Arzneimittelforschung. 2004;54(7):396-401. doi: 10.1055/s-0031-1296990.
A series of 6-substituted-3(2H)-pyridazinone derivatives were synthesized and evaluated for analgesic and anti-inflammatory activities. The structures of these new pyridazinone derivatives were confirmed by their IR, 1H-NMR spectra and elementary analysis. Analgesic and anti-inflammatory activities of the title compounds have been evaluated. Four of the ten tested compounds possessed significant analgesic effects in the phenylbenzoquinone-induced writhing test (PBQ test). The most active derivatives 8a, 8b, 8d, 8e were void of gastric ulcerogenic effect or acute toxicity at the maximal dose (200 mg/kg p.o.). In the carrageenan-induced paw edema model, compound 8d (6- [4- (2-fluorophenyl) piperazin-1-yl]-3(2H)-pyridazinone) showed anti-inflammatory activity similar to that of the standard drug indometacin (CAS 53-86-1). A significant dependence of the anti-inflammatory effect on the substituents was observed; The pharmacological study of these compounds confirms that modification of the chemical group at position 6 of the 3(2H)-pyridazinone ring influences analgesic and anti-inflammatory activities.
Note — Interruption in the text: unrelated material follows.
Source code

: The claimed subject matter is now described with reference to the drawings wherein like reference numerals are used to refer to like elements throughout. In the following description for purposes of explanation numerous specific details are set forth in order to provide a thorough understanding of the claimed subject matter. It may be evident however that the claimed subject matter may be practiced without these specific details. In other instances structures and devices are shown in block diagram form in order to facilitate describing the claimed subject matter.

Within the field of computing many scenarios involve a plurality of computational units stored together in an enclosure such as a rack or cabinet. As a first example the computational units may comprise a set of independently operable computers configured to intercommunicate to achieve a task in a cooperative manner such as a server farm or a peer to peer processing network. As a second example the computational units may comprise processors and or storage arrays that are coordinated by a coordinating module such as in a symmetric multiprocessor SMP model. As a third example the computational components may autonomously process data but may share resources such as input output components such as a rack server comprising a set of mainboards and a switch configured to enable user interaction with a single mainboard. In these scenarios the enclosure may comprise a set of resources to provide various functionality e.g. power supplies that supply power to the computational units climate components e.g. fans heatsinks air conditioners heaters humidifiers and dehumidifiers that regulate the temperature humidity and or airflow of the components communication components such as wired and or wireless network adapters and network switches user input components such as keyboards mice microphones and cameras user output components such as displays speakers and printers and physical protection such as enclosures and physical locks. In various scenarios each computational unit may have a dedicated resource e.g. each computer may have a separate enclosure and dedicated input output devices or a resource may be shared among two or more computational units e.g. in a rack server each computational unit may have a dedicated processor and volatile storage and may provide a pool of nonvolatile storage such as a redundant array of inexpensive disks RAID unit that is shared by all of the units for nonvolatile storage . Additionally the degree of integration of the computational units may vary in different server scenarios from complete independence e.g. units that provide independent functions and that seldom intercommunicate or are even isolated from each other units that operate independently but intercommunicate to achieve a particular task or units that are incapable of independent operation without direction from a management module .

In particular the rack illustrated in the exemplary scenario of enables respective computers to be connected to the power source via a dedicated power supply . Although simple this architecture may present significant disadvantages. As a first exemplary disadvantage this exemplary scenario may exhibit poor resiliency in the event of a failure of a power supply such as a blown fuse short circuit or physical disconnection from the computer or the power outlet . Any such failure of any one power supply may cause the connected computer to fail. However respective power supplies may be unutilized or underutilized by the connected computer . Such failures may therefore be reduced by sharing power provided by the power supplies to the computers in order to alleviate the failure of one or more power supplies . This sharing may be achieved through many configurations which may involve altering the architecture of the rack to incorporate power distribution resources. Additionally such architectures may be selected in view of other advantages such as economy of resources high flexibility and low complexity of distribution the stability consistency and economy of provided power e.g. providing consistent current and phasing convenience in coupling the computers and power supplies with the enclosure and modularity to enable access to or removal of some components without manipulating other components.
合成了一系列6-取代-3(2H)-哒嗪酮衍生物,并对其镇痛和抗炎活性进行了评价。这些新型哒嗪酮衍生物的结构通过红外光谱、1H-核磁共振光谱和元素分析得以确证。对标题化合物的镇痛和抗炎活性进行了评价。在苯醌诱导的扭体试验(PBQ试验)中,所测试的10种化合物中有4种具有显著的镇痛作用。活性最强的衍生物8a、8b、8d、8e在最大剂量(口服200 mg/kg)时无致胃溃疡作用或急性毒性。在角叉菜胶诱导的足跖水肿模型中,化合物8d(6-[4-(2-氟苯基)哌嗪-1-基]-3(2H)-哒嗪酮)显示出与标准药物吲哚美辛(CAS 53-86-1)相似的抗炎活性。观察到抗炎作用对取代基有显著依赖性;这些化合物的药理学研究证实,3(2H)-哒嗪酮环6位化学基团的修饰会影响镇痛和抗炎活性。